Tarifkonflikt beigelegt Bayerns Süßwarenindustrie einigt sich auf neuen Tarifvertrag

Nach Warnstreiks und einer nächtlichen Schlichtung haben sich Arbeitgeber und Gewerkschaft in der bayerischen Süßwarenindustrie am Wochenende auf einen neuen Tarifvertrag geeinigt. Die Beschäftigten erhalten stufenweise Lohnerhöhungen über 24 Monate. 

Montag, 27. Juli 2026, 09:09 Uhr
Theresa Kalmer
Die deutsche Süßwarenindustrie beschäftigt rund 60.000 Menschen und erwirtschaftet nach Angaben des BDSI etwa 10 Prozent des Umsatzes der gesamten deutschen Ernährungsindustrie. Bildquelle: Manuel Glasfort

Die Süßwarenindustrie in Bayern hat nach Warnstreiks und einer Schlichtung einen neuen Tarifvertrag abgeschlossen. Die Einigung sieht eine Laufzeit von 24 Monaten bis Ende April 2028 vor, wie der Bundesverband der Deutschen Süßwarenindustrie (BDSI) mitteilte.

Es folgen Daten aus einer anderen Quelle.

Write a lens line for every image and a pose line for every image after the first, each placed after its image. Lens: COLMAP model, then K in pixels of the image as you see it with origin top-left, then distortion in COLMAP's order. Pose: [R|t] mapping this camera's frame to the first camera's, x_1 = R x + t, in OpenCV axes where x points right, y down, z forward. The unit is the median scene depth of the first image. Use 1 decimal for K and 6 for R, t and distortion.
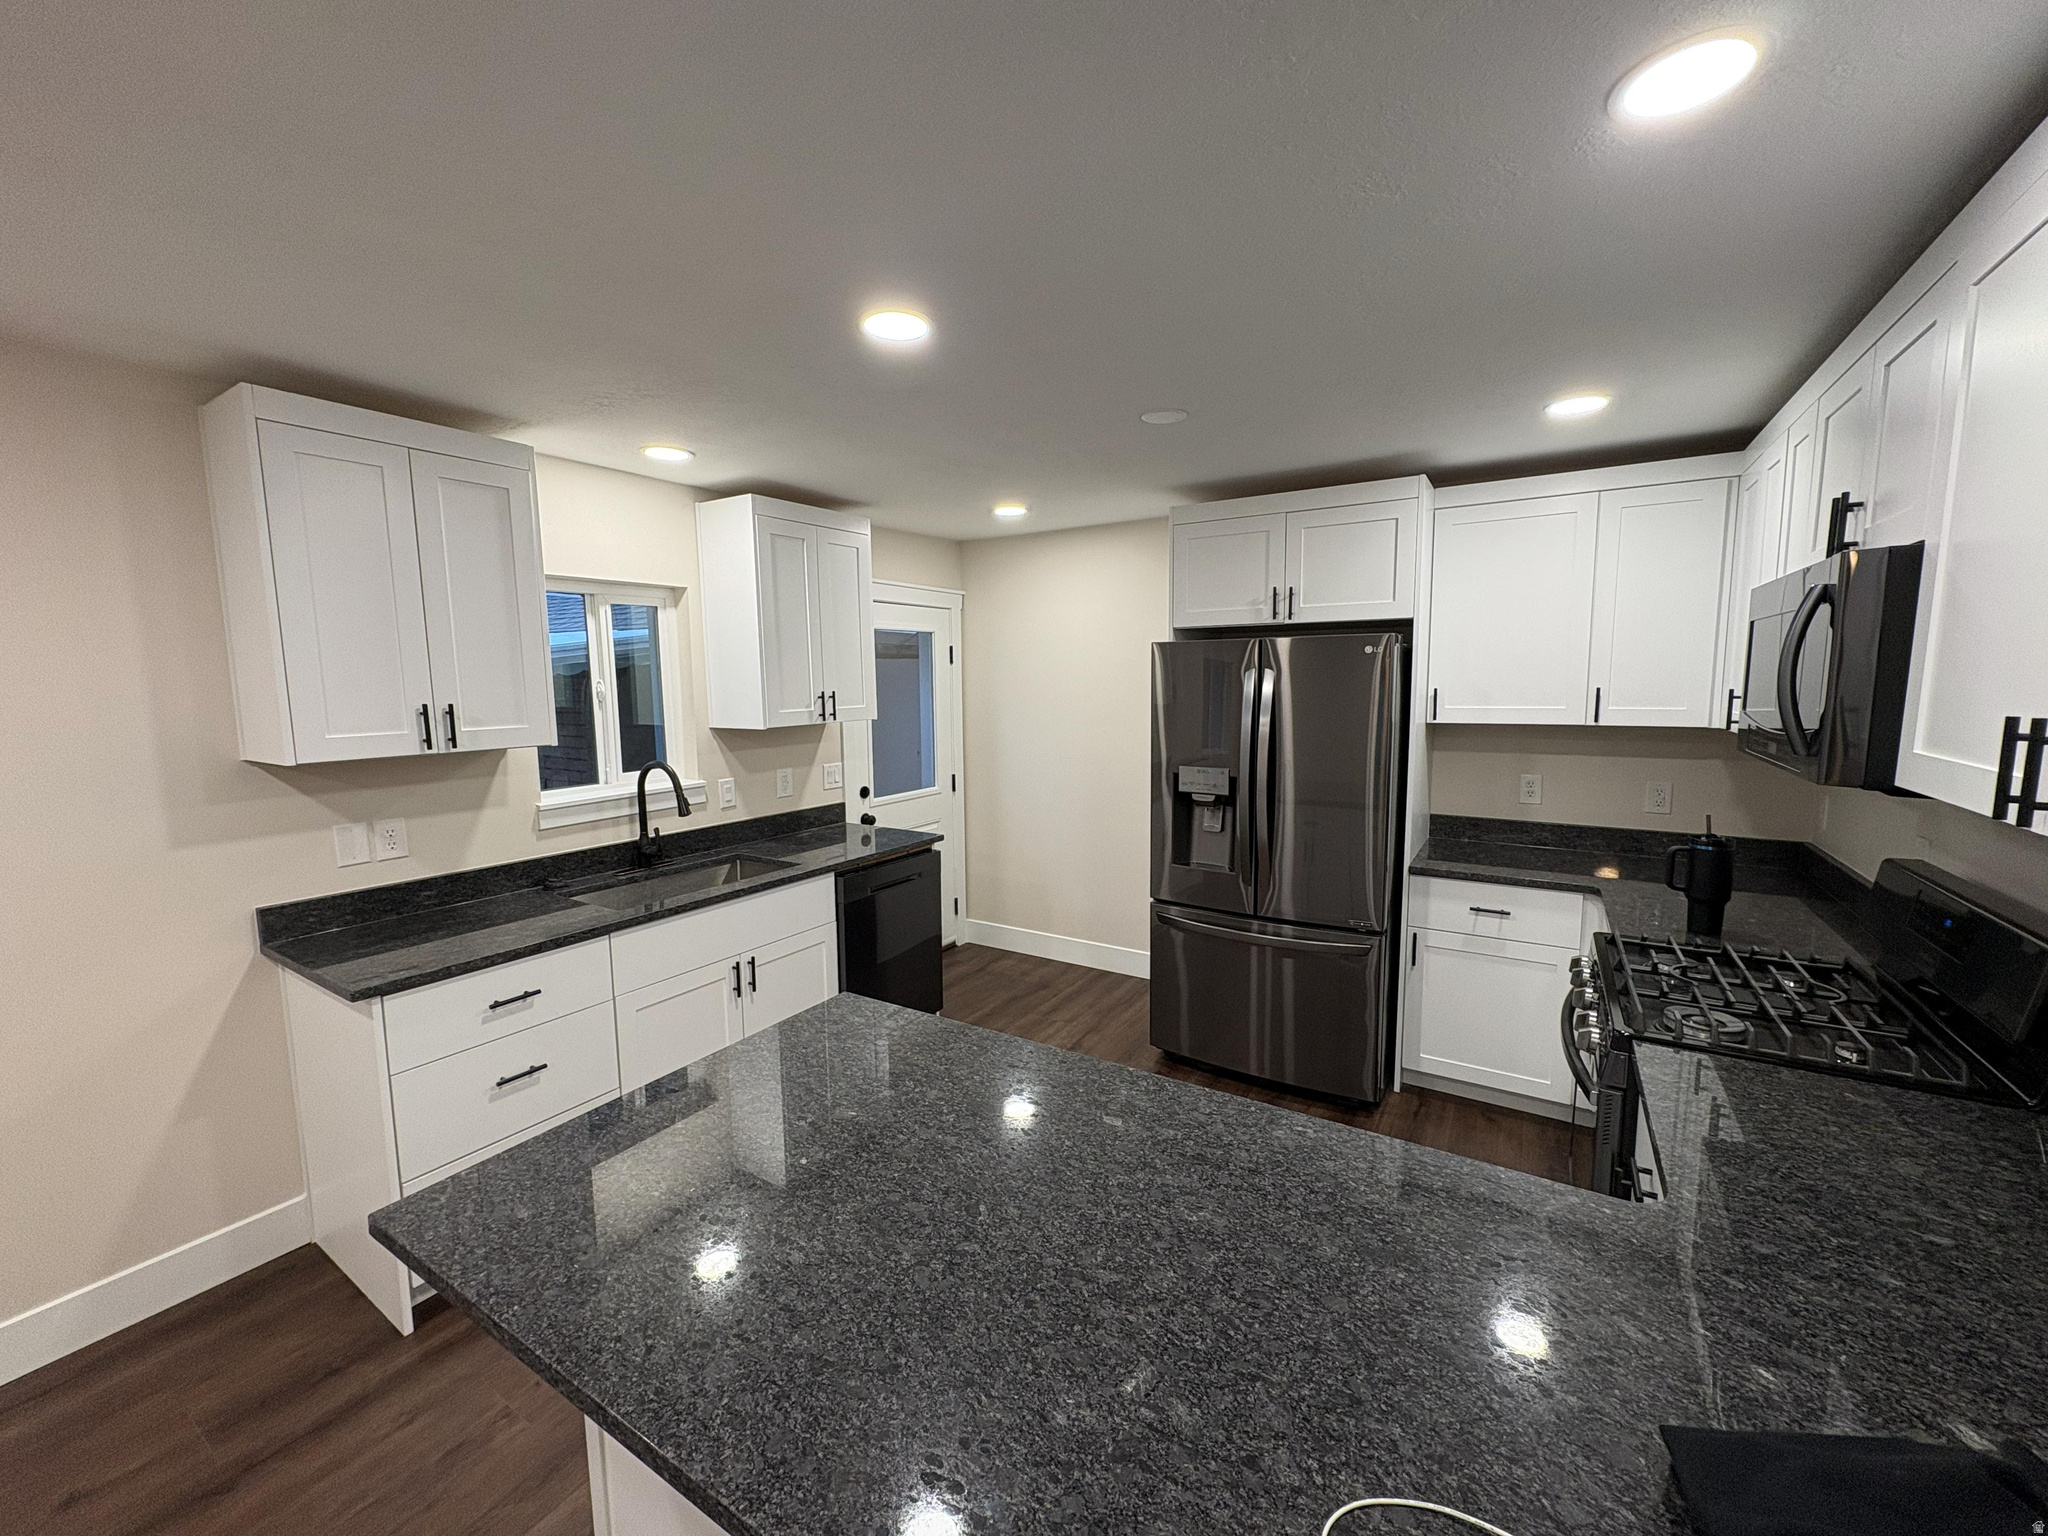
lens RADIAL K [[816.4, 0, 1021.1], [0, 816.4, 761.3], [0, 0, 1]] dist [-0.000027, -0.000188]
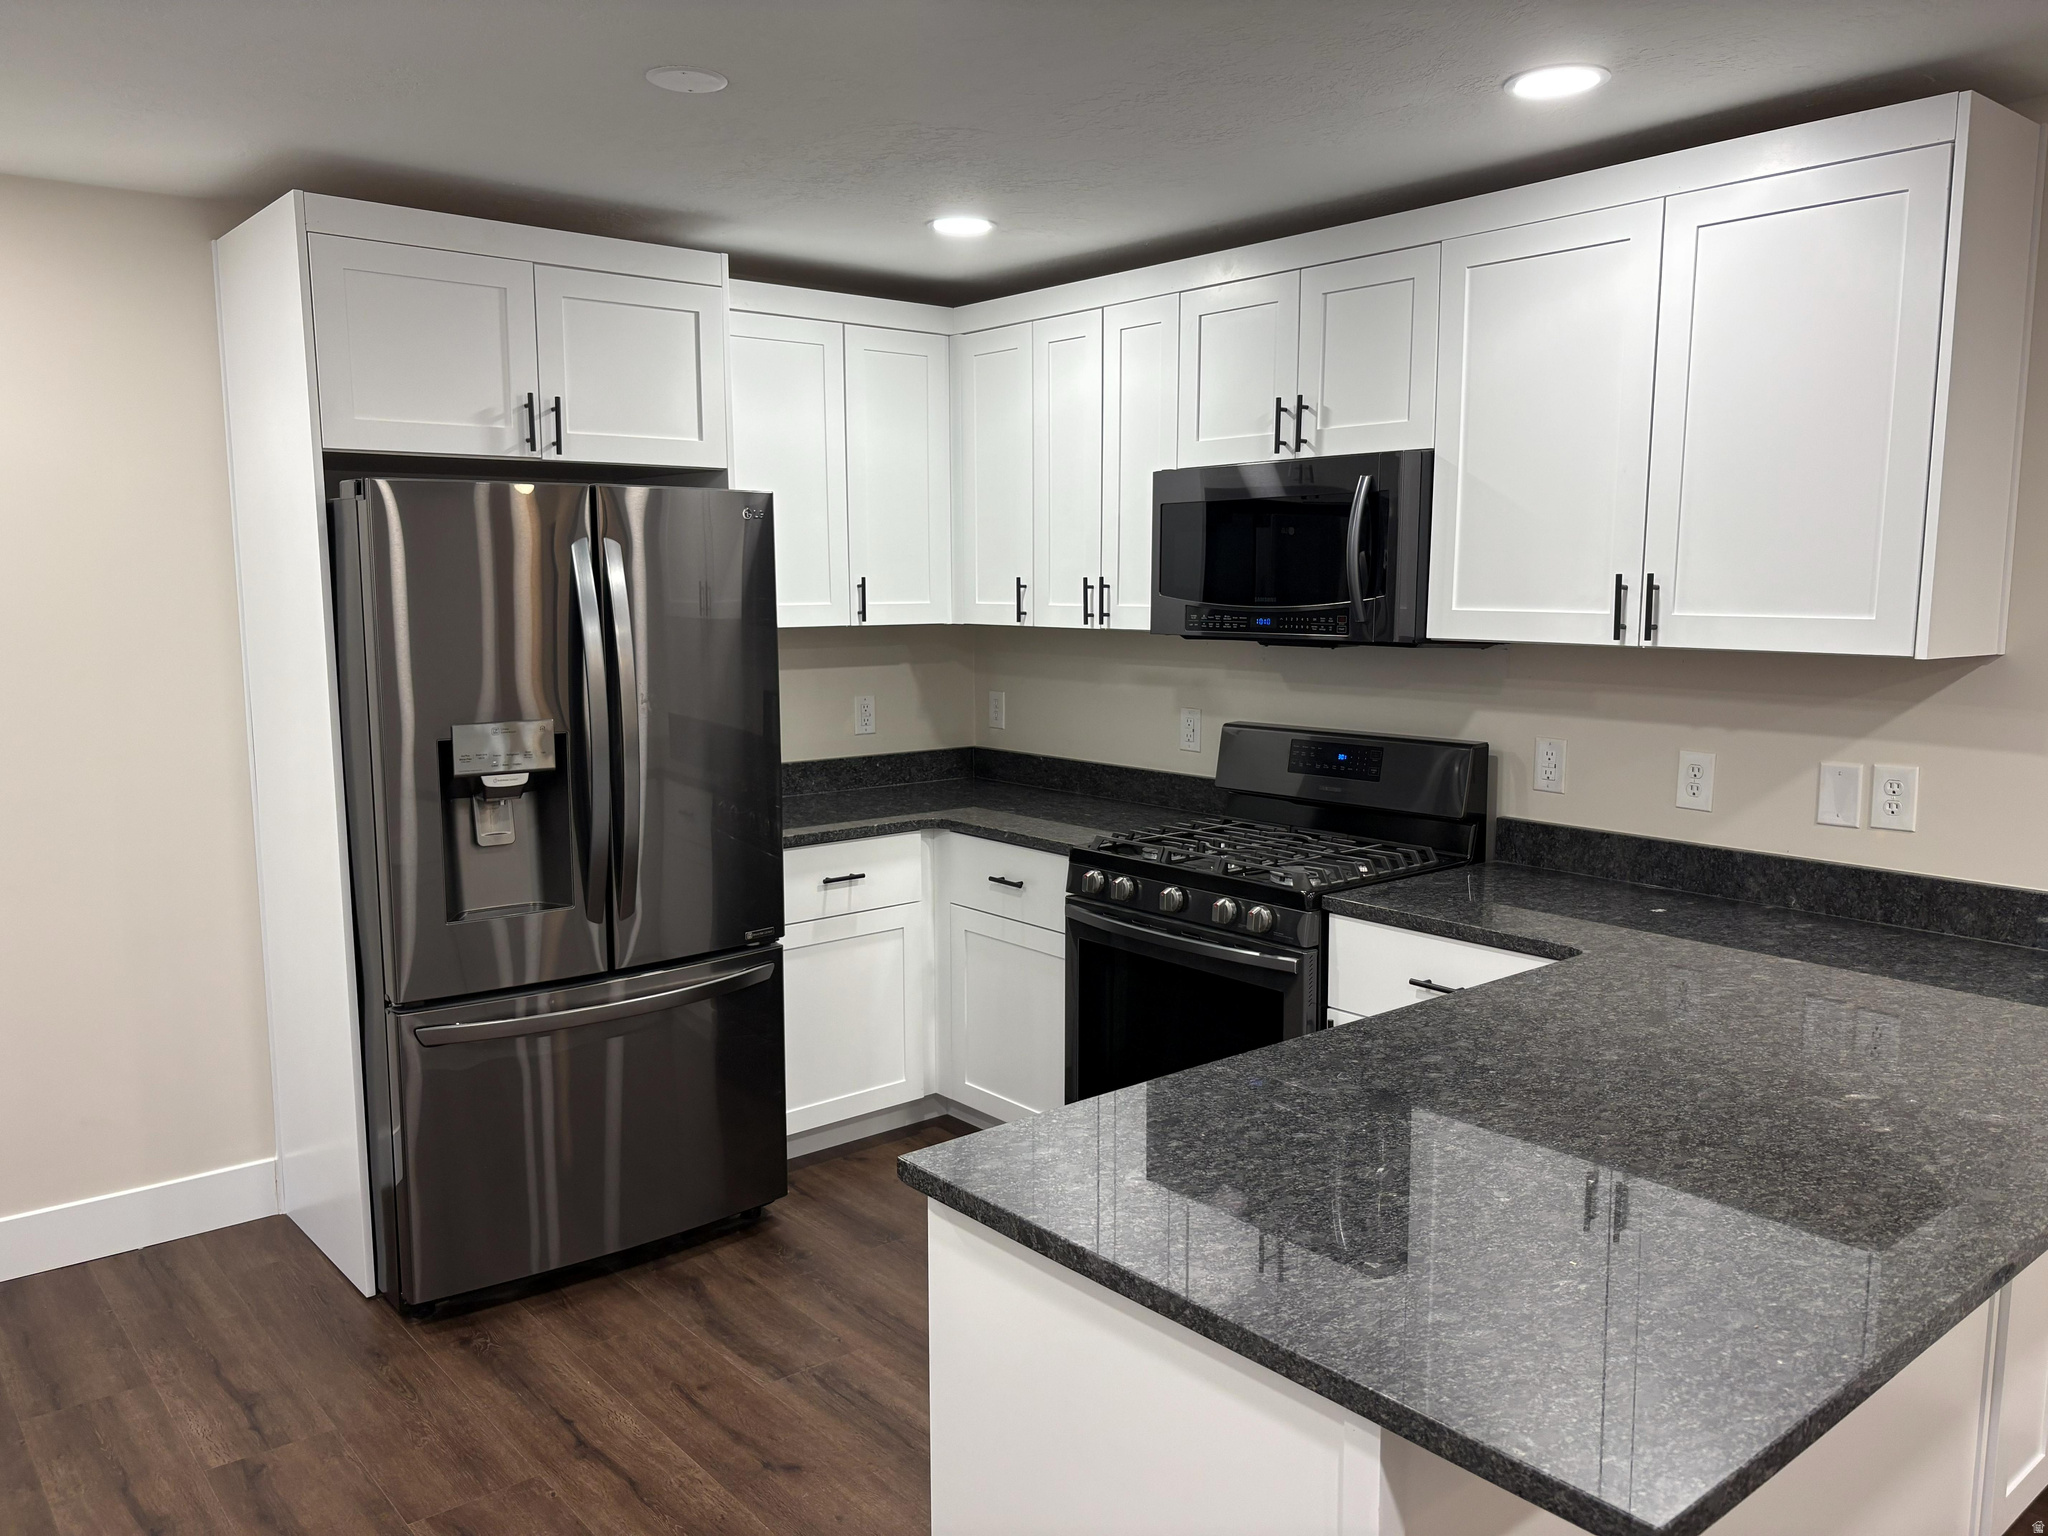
lens RADIAL K [[1550.4, 0, 1021.0], [0, 1550.4, 779.3], [0, 0, 1]] dist [0.044340, -0.056826]
pose [[0.295703, -0.112381, 0.948647, -0.672482], [0.099007, 0.991314, 0.086574, -0.010860], [-0.950135, 0.068323, 0.304261, 0.399694]]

Schiedsspruch ist verbindlich

Die Schlichtungsverhandlungen fanden am 24. und 25. Juli 2026 in Fürstenfeldbruck statt. Unter dem Vorsitz von Harald Wanhöfer, Präsident des Landesarbeitsgerichts München, einigten sich die Parteien nach mehr als 20 Stunden Verhandlung am frühen Morgen des 25. Juli auf einen Kompromiss. Der Schiedsspruch fiel den Angaben zufolge einstimmig aus und ist damit verbindlich.

Die Beschäftigten erhalten laut der Mitteilung eine Entgelterhöhung von 2,9 Prozent zum 1. Juni 2026, eine weitere Erhöhung um 0,3 Prozent zum 1. November 2026 sowie erneut 2,9 Prozent zum 1. Juni 2027. Der Mai 2026 bleibt als sogenannter Leermonat ohne Erhöhung. Zusätzlich sollen die Beschäftigten im August 2026 und im Mai 2027 jeweils eine Erholungsbeihilfe von 80 Euro erhalten, Teilzeitbeschäftigte anteilig. Auszubildende erhalten die prozentualen Erhöhungen in gleicher Höhe und die Erholungsbeihilfen jeweils zur Hälfte.

Gewerkschaft NGG hatte deutlich mehr gefordert

Die Gewerkschaft Nahrung-Genuss-Gaststätten hatte ursprünglich deutlich mehr gefordert: eine Laufzeit von nur zwölf Monaten, eine Entgelterhöhung von 5,8 Prozent – mindestens aber 230 Euro – sowie höhere Ausbildungsvergütungen und die Übernahme von Fahrtkosten zur Berufsschule. Drei Verhandlungsrunden im April, Mai und Juli blieben ohne Ergebnis. Nach dem 18. Mai 2026 hatte die Gewerkschaft in mehreren Unternehmen der bayerischen Süßwarenindustrie Warnstreiks organisiert. Die Arbeitgeberseite stimmte dem Schlichtungsergebnis nach eigenen Angaben auch zu, „um eine ansonsten unvermeidliche Ausweitung des Tarifstreits in Bayern mit weiteren dann auch längerdauernden Streiks“ zu vermeiden.

Der BDSI vertritt nach eigenen Angaben die Interessen von mehr als 200 überwiegend mittelständischen Süßwarenunternehmen in Deutschland. Die Branche beschäftigt demnach rund 60.000 Mitarbeiter und erwirtschaftet etwa zehn Prozent des Umsatzes der deutschen Ernährungsindustrie.